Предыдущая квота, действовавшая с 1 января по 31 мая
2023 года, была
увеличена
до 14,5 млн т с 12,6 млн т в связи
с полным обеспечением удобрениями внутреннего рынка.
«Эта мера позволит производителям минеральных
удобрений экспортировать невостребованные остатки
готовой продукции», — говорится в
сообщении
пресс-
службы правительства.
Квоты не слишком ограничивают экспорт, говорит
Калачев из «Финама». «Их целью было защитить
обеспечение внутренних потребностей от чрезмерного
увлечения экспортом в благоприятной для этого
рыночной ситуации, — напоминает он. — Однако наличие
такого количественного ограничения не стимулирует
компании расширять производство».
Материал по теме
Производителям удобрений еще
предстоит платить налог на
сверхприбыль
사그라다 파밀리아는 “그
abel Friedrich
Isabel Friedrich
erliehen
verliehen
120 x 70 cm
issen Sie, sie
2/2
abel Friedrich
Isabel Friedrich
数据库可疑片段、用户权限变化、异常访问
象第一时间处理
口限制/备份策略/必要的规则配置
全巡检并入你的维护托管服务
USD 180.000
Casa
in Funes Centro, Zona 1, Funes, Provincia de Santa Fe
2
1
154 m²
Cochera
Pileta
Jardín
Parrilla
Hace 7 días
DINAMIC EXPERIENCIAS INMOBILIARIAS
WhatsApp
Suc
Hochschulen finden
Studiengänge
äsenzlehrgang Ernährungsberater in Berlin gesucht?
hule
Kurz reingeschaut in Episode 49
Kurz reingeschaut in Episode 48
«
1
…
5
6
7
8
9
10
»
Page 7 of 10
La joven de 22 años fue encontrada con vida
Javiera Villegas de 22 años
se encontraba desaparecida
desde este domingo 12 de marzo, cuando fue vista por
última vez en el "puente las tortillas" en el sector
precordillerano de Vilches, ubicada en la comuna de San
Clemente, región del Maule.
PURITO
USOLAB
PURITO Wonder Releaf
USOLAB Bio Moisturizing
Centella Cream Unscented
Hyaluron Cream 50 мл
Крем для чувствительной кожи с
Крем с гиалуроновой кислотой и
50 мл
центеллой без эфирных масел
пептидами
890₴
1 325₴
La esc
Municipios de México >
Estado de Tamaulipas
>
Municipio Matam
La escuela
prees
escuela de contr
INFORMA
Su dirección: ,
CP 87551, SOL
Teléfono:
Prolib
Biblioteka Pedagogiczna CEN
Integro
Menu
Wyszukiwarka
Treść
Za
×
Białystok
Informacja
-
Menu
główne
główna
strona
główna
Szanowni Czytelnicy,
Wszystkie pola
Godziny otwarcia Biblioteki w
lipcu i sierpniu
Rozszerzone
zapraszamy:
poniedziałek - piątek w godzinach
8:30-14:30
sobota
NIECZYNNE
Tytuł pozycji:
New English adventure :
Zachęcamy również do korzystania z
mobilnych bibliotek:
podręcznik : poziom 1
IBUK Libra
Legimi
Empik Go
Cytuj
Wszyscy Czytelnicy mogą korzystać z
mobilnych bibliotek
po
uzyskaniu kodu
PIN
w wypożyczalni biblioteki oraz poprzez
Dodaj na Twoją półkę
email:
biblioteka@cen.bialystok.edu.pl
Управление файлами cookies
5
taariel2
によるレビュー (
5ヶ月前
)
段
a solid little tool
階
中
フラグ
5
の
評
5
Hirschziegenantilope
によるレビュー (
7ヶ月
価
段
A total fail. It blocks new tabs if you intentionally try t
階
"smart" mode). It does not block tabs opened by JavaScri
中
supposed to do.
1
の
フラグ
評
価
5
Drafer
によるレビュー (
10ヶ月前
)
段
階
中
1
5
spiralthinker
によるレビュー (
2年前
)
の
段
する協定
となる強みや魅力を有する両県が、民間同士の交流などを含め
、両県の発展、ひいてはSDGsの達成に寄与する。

◇ ◇ ◇ ◇ ◇

_ABOUT THIS EXERCISE_
Return every line of the data that contains the string "tabs", matching case exactly.

_SOLUTION TO THE EXERCISE_
A total fail. It blocks new tabs if you intentionally try t
"smart" mode). It does not block tabs opened by JavaScri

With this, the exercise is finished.